Wow, that's awful. I would initially echo dwaddle's suggestion to find a provider that offers a more sane experience.
As an implementer of the file monitor data input in Splunk, I've seen a lot of odd logging/filesystem/NFS/etc behaviors - this is among the worst. This is the first time I've seen someone actually observe a FIFO-like file (they should call it the Logness Monster.. you hear about it, and you never see it, but if you do -- get the eff out!).
You mentioned you "set up a process to pull in the log files" on your forwarder box -- what is this process? Do you have NFS access to the logs, or are you rsync'ing them across, or something else? If you have direct access to the raw logs, can you see how "tail -F" behaves on the file? Does it continue to follow the file, or is the file being truncated and thus confusing even tail?
If tail -F works reasonably well, you may be able to get away with a scripted input that just tails the log and dumps the contents to stdout - you would reduce the chance of dupes, but increase the chance of gaps if your forwarder has to be restarted (or if file truncation trips up tail -F).
If you need higher log fidelity than this (honestly, this would be "good enough" for web trends and the like), you're out of luck.

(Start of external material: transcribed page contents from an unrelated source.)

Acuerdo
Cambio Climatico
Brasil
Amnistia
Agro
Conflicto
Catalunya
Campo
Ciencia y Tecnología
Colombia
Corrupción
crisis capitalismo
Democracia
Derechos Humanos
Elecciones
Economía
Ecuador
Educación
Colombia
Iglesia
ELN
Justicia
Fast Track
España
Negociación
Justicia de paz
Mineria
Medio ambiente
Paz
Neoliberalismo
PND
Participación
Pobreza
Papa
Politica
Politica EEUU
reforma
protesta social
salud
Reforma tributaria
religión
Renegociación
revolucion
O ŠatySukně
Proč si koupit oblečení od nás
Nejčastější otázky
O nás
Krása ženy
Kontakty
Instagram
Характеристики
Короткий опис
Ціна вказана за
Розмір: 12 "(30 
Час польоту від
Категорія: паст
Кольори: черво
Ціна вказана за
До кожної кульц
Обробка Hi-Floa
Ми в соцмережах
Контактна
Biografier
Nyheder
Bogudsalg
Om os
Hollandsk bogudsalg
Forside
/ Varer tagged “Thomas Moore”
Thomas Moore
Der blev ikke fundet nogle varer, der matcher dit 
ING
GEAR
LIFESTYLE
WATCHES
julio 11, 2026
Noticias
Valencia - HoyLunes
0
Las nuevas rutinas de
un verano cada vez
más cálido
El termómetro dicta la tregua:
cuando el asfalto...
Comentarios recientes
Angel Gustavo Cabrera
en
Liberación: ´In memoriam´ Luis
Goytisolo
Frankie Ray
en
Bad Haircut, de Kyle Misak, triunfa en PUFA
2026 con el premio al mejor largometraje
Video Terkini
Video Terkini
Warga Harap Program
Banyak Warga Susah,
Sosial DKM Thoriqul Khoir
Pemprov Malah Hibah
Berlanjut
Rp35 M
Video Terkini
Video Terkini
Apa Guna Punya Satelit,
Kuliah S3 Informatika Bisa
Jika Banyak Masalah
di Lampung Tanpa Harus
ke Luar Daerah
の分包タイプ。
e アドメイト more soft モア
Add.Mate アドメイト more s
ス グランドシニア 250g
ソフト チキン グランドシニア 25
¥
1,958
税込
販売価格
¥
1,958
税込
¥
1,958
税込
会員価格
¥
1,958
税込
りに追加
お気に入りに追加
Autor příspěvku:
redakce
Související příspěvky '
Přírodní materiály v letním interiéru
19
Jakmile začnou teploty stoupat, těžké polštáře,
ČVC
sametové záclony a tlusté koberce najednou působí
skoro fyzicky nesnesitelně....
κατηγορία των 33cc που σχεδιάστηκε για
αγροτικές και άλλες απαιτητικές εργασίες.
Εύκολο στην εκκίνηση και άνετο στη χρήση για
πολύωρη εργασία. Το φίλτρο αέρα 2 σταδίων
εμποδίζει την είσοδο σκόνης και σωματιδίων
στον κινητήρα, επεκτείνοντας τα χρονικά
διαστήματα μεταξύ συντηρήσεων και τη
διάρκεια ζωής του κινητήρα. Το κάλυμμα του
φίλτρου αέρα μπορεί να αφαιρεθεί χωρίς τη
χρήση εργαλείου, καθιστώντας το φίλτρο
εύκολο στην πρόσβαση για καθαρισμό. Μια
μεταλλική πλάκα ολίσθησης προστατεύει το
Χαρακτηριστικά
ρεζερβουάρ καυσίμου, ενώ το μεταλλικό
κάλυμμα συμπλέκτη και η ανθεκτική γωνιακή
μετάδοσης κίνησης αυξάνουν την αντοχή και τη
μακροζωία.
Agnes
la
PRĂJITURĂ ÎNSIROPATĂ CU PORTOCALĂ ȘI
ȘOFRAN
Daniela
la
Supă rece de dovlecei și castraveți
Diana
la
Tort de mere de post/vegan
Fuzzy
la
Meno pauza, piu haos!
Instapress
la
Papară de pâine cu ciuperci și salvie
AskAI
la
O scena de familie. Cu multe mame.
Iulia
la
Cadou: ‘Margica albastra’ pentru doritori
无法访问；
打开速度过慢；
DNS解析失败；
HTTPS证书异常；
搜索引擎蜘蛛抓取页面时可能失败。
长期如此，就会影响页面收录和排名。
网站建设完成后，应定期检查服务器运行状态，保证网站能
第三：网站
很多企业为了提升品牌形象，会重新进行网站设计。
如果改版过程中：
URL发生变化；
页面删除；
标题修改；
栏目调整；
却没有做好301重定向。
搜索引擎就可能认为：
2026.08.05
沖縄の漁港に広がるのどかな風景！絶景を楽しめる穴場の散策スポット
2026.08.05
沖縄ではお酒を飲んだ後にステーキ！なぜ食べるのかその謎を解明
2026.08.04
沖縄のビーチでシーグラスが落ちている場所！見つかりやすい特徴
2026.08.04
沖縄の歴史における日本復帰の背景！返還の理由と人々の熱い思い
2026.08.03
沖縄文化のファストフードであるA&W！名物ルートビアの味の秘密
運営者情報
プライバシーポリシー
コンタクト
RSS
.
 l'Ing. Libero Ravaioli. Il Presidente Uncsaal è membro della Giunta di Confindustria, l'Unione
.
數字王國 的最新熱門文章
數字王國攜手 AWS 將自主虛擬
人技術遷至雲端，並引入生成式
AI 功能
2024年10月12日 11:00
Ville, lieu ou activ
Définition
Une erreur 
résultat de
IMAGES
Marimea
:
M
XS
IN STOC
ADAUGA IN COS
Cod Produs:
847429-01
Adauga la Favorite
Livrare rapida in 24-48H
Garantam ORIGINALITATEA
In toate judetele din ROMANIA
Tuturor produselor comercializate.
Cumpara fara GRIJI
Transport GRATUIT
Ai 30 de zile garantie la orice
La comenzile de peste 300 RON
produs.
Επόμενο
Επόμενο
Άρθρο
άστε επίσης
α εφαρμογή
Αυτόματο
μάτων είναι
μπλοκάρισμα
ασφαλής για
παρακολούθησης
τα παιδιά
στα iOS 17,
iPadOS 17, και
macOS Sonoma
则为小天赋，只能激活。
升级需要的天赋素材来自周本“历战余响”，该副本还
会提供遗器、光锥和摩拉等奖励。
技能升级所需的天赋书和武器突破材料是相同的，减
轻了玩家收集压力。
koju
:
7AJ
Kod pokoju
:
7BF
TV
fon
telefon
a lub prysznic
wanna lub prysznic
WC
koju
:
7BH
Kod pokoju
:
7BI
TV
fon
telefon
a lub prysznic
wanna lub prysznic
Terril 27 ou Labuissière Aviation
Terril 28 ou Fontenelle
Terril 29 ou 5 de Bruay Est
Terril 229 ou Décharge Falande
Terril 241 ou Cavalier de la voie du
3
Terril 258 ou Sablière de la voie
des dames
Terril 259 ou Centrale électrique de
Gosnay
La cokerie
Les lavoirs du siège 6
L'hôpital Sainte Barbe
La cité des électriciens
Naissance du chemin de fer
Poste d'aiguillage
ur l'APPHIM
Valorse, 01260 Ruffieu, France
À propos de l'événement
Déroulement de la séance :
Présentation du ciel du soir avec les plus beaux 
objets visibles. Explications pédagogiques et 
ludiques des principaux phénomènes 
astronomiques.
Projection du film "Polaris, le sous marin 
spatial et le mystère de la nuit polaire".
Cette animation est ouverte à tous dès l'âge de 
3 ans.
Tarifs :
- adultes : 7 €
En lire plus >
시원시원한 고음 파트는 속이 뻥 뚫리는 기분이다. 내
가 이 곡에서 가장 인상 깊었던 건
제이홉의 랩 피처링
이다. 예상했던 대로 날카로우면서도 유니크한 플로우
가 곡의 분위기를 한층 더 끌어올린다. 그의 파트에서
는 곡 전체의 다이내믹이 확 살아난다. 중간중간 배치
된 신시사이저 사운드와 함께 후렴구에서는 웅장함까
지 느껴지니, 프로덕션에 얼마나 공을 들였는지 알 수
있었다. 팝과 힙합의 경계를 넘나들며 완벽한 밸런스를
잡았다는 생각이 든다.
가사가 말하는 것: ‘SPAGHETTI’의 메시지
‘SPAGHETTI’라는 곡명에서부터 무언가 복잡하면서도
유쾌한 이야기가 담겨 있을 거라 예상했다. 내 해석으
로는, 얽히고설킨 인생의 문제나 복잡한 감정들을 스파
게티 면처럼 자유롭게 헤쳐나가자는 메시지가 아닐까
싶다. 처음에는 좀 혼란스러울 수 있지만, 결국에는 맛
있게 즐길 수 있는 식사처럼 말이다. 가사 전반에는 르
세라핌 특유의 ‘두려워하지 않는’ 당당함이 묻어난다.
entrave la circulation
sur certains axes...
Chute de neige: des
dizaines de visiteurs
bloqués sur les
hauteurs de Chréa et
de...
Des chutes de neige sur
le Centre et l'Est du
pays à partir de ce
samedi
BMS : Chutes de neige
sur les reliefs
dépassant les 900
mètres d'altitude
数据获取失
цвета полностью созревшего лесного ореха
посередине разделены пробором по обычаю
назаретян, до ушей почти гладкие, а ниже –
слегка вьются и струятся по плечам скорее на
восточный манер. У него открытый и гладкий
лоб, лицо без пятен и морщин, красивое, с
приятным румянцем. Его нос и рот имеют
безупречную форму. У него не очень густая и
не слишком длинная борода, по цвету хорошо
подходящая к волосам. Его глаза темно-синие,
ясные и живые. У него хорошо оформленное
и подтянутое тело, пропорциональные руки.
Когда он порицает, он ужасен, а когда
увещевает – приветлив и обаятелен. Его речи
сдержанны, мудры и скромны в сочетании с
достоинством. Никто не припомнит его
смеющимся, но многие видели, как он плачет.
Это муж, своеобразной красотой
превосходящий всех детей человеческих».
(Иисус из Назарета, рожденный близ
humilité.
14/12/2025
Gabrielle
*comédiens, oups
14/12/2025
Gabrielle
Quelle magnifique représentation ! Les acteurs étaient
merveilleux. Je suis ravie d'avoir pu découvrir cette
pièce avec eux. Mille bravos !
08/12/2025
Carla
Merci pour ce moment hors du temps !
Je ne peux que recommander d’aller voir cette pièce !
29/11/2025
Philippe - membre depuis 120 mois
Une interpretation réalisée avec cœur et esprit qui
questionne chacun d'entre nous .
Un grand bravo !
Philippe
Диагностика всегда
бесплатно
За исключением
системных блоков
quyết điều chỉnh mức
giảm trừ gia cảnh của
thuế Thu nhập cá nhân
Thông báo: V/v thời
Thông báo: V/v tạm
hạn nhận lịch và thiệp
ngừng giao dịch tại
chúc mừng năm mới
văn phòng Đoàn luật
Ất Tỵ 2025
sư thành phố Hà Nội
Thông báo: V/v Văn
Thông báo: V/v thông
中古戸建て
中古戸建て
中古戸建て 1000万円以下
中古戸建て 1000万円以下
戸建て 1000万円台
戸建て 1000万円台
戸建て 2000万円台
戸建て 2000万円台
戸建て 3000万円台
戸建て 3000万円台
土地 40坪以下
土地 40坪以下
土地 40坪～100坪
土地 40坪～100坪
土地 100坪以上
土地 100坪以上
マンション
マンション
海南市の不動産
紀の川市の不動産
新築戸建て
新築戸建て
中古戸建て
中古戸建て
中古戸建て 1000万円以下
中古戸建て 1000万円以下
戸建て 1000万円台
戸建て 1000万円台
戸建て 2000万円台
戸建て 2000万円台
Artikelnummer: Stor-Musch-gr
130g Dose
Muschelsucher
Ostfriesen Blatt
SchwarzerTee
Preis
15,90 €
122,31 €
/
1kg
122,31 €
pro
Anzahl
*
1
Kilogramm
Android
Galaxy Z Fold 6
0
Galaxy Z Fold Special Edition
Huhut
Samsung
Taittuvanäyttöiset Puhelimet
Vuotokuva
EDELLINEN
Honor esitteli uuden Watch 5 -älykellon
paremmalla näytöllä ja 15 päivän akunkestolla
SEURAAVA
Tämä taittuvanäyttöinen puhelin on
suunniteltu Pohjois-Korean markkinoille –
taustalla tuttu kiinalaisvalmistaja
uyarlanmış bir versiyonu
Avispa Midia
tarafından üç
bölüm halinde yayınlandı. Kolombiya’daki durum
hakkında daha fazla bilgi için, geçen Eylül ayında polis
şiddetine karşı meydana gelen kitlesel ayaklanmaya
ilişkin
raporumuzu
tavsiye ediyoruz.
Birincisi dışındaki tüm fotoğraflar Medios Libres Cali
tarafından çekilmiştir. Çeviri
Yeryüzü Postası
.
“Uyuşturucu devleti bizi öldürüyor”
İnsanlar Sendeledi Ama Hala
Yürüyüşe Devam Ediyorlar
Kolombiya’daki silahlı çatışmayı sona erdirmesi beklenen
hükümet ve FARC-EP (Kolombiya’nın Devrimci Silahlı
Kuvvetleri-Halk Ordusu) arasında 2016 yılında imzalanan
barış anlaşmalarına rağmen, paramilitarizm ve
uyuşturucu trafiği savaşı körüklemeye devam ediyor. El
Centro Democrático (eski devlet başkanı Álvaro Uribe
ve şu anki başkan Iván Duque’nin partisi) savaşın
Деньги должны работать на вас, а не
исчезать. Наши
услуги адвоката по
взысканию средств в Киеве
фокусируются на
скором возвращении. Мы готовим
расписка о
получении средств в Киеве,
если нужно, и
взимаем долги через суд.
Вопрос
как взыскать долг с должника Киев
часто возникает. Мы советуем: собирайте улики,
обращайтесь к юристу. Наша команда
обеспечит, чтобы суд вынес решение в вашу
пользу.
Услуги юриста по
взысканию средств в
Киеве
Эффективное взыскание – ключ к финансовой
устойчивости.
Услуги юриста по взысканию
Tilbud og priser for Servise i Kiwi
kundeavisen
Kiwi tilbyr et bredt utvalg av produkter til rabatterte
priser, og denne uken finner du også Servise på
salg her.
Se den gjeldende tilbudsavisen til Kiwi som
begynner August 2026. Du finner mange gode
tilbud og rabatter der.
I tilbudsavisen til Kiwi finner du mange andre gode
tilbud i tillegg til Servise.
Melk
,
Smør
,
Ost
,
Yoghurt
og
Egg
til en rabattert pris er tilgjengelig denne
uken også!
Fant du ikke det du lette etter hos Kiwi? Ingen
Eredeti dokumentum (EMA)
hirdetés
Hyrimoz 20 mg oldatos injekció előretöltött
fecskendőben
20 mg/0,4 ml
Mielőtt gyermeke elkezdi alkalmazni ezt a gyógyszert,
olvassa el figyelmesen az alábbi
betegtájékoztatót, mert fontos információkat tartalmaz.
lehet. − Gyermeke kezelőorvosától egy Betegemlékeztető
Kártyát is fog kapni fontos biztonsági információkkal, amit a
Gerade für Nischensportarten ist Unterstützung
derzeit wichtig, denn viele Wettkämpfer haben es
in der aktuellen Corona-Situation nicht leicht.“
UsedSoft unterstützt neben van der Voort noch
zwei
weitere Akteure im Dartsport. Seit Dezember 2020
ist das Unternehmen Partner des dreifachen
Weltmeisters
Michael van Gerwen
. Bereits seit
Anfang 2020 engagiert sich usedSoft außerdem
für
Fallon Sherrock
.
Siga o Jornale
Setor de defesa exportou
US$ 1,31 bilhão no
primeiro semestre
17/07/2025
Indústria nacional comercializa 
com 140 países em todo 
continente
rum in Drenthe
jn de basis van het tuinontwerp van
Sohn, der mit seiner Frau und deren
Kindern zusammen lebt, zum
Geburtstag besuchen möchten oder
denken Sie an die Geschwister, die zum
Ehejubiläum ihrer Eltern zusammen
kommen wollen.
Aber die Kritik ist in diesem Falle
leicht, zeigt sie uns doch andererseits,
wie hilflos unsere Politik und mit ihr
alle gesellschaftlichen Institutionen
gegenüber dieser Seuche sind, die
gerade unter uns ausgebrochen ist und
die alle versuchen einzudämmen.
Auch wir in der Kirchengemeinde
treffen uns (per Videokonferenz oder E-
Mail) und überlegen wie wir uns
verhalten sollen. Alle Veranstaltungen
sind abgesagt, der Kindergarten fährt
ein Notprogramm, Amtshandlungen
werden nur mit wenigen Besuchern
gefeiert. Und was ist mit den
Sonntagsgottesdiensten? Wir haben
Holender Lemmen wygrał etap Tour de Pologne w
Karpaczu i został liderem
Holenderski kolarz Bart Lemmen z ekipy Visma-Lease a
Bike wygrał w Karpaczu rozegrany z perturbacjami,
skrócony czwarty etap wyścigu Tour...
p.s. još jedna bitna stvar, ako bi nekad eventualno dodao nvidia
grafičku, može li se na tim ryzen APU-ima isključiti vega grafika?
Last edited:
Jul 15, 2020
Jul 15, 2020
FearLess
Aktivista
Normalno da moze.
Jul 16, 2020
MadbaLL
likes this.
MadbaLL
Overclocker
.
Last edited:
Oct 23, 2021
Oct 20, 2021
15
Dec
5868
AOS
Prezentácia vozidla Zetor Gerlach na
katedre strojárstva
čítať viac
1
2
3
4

If you need help setting up a scripted input to capture this data, feel free to ask or stop by in EFNet/#splunk - we can help.
I have revised the question, there were other forces at work that made this appear to be the case.
You could also look into changing the logging to use rotatelogs, but I'm assuming they won't give you direct access to the httpd.conf.
If that's the case I would look into Ducky's suggestion
they actually do use logrotate, the question has been edited to reflect the current findings
So are they using a logfile as a "circular log" - as in wrapping back around to the beginning? Or are they actually rewriting the whole file with some early records removed?
Either way, this is bad juju. I think you will struggle to get this into Splunk correctly. This is the type of thing that would make me remove a provider from my list of suppliers I do business with ...
That.
If they want to save space, have them keep five rotated logfiles at a fifth the size.